According to Taylor, when you hold something stimulating, it appeals to the senses and becomes difficult to ignore. This means that your attention goes to the ice’s temperature and texture. Like all methods, it’s not equally effective for everyone and experiences may vary.

4. Relax your muscles.

Progressive muscle relaxation is an anxiety and stress management technique that relieves tension from the body [PDF]. The practice is done by lying down, tensing a muscle group for up to 10 seconds, relaxing it, then moving on to another muscle group. You can start from head to toe or vice versa, or begin with your hands and then work your way through your body. Concentrating on how your muscles tense and relax helps you let go of the negative feelings a panic attack brings on.

5. Challenge your brain.

It’s not easy to shake off negative thoughts, especially as they increasingly worsen. To force your brain to think of something else, engage in small mental exercises. This includes anything from counting backward from 100 in threes or reciting the alphabet backward to counting how many letters there are in your full name or reciting all the colors you can think of or see. By completing these exercises, even imperfectly, you can distract yourself enough to potentially reduce your symptoms.

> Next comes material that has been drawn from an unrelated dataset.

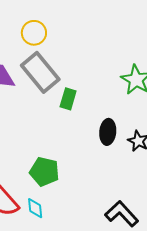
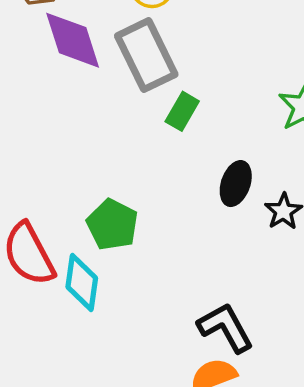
cyan diamond: (35, 208) -> (82, 282), size x1.5

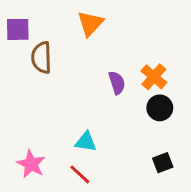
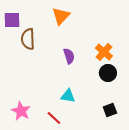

The effectiveness of such exercises depends on how invested you are in your anxious thoughts. “The earlier you notice your mind getting busy, the easier these techniques may be,” Taylor says.

6. Take your prescribed medications.

Seeing a doctor and getting treatment for frequent panic attacks is important because they can become worse over time. There are a variety of medications that can help with panic attacks, but according to the Mayo Clinic, selective serotonin reuptake inhibitors (SSRIs) are the most effective choice for panic attacks. Take your medication(s) as prescribed, and try to be aware of how well and quickly they work for you, so that you can talk with your doctor to make sure you're taking the best medication for your symptoms.